Anyway, Faye had returned from her little adventure in a Toyota ute (pickup truck) driven by a gentleman called Bruce Forsyth. He was tall and slim, probably in his early sixties, but looked well for it, as people from such places have a tendency to. Faye had at first found him in her own words ‘a little bit creepy’ but he in fact turned out to be one of the most helpful and accommodating people we could have hoped to have met under the circumstances. 

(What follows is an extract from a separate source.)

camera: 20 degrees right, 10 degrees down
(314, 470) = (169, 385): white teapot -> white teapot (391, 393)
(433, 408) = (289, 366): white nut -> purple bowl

He hitched a towrope onto the roo-bars on the front of the van and towed us all the way to the Nanutarra roadhouse. It was a long way to be towed by anybody’s standards, about three hundred kilometres in fact but it was worth the wait, and the three hundred dollars he asked for to do it. When we finally got to Nanutarra he towed us onto a small campsite next to the roadhouse and took us into the restaurant where his wife offered us whatever we wanted from the menu, free of charge. Having eaten pretty much nothing but peanut butter sandwiches since leaving Perth I plumped for a roast chicken dinner whilst Faye rather bizarrely chose a toasted cheese and onion sandwich. When we had eaten our fill and were ready to go to bed Bruce told me that I could borrow any tools I needed from the garage and that behind the roadhouse there were fifty or so wrecked cars of various makes and models which I was free to pick over and see if I could find a working water pump.
He didn’t have the spares himself to fix it and unfortunately Nanutarra roadhouse is literally just that, a roadhouse. There is no settlement nearby. No farms or mines or oil wells. Just acre upon acre of dry, empty desert. This meant that to order a new water pump would have taken a month and that was just a little longer than we had hoped to spend in Nanutarra. 

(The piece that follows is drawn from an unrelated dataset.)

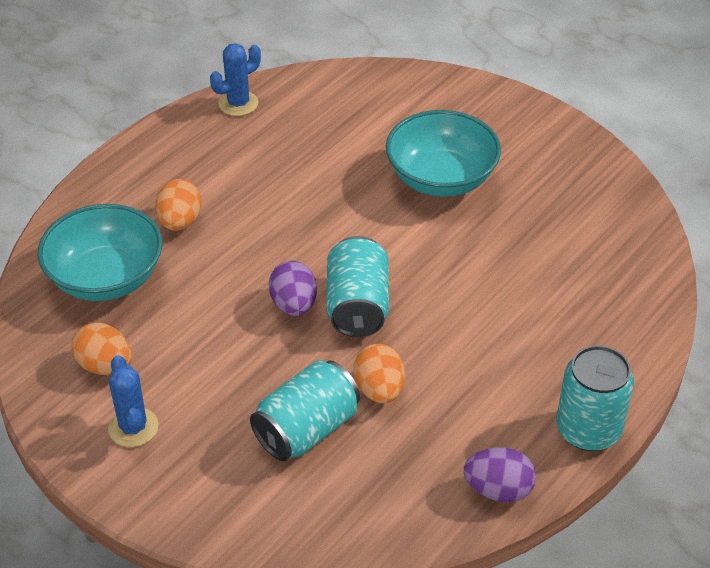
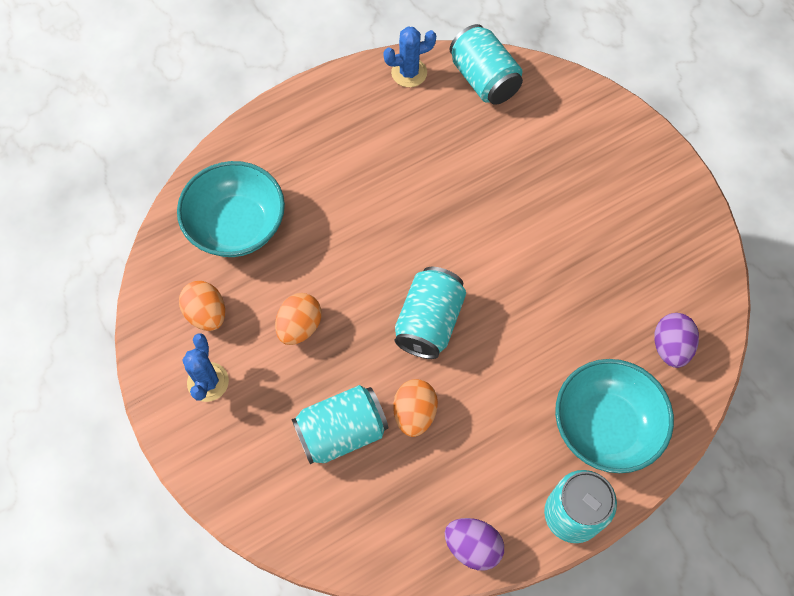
camera: 20 degrees right, 20 degrees up
(180, 222) = (315, 186): orange egg -> orange egg (299, 326)
(294, 305) = (377, 303): purple egg -> purple egg (670, 347)
(319, 91) = (484, 79): none -> turquoise can
(441, 178) = (553, 209): turquoise bowl -> turquoise bowl (605, 426)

I spent the next week pulling promising looking water pumps from the wrecks behind the roadhouse and trying them on the van. Some looked like they might work but didn’t fit. Others fitted but didn’t work, but not one could manage to do both simultaneously. I did find a huge collection of pornography stashed in one of the less accessible wrecked cars and couldn’t help but wonder to myself whose it might be. Bruce didn’t strike me as the type to have his own personal smut collection so I finally settled on his brother as the prime suspect as he was the only person living there who was not married. And I hear the dating scene in Nanutarra isn’t quite sex and the city. 
After a week of this nothing had changed. I had tried to book a place on a car transporter that was due to pass through the roadhouse in a few days time but to no avail. Every time I heard another vehicle pull into the roadhouse I rushed out from amongst the jalopies and accosted the owner, trying to get a tow from somebody. Most of the traffic was either too small or too big to tow us anywhere although I did get offered a tow as far as Tom Price, a small mining town in the Pilbara region, but that would have taken us from one remote outpost to another, even more remote one. 

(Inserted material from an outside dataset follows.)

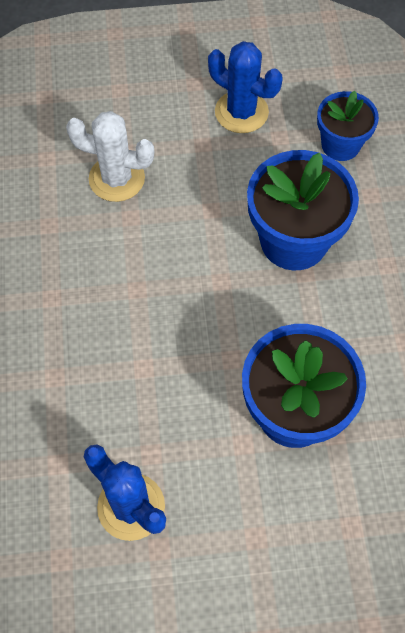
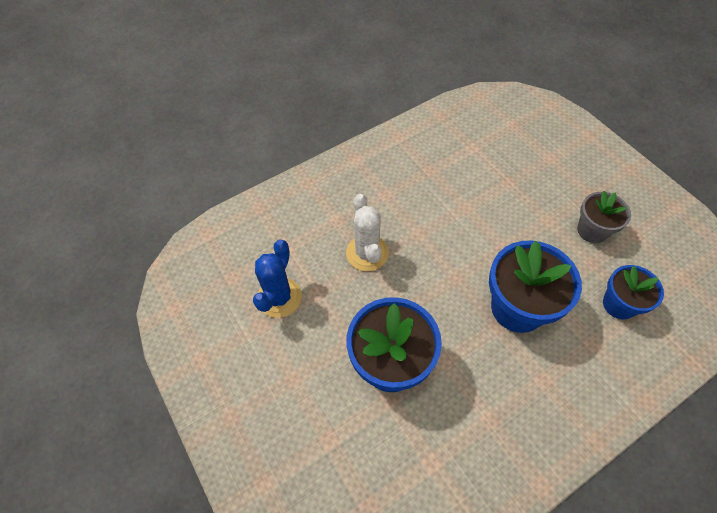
camera: 65 degrees right, 5 degrees down
(117, 179) = (486, 187): white cactus -> white cactus (367, 253)
(241, 112) = (592, 231): blue cactus -> grey flower pot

In the morning on the eighth day of our stay at Nanutarra, having become firm friends with Bruce and the Forsyths, Bruce came to our van and told us that he had to go to Karratha, the next reasonably sized town, about three hundred kilometres away in the heart of the Pilbara, to buy some stock for the roadhouse. We jumped at the chance and soon we had hitched up the van and set off.
We had yet to even leave the camping area before I was wildly blasting on my horn and waving my arms around. I hadn’t thought to put the keys in the ignition and so the steering lock had remained on meaning that as Bruce turned right to take us out onto the highway, we continued to go in a straight line on a collision course with a large wooden fence. Other than that the trip was uneventful and a few hours later he dropped us off in the car park of a local Nissan garage and went on his way.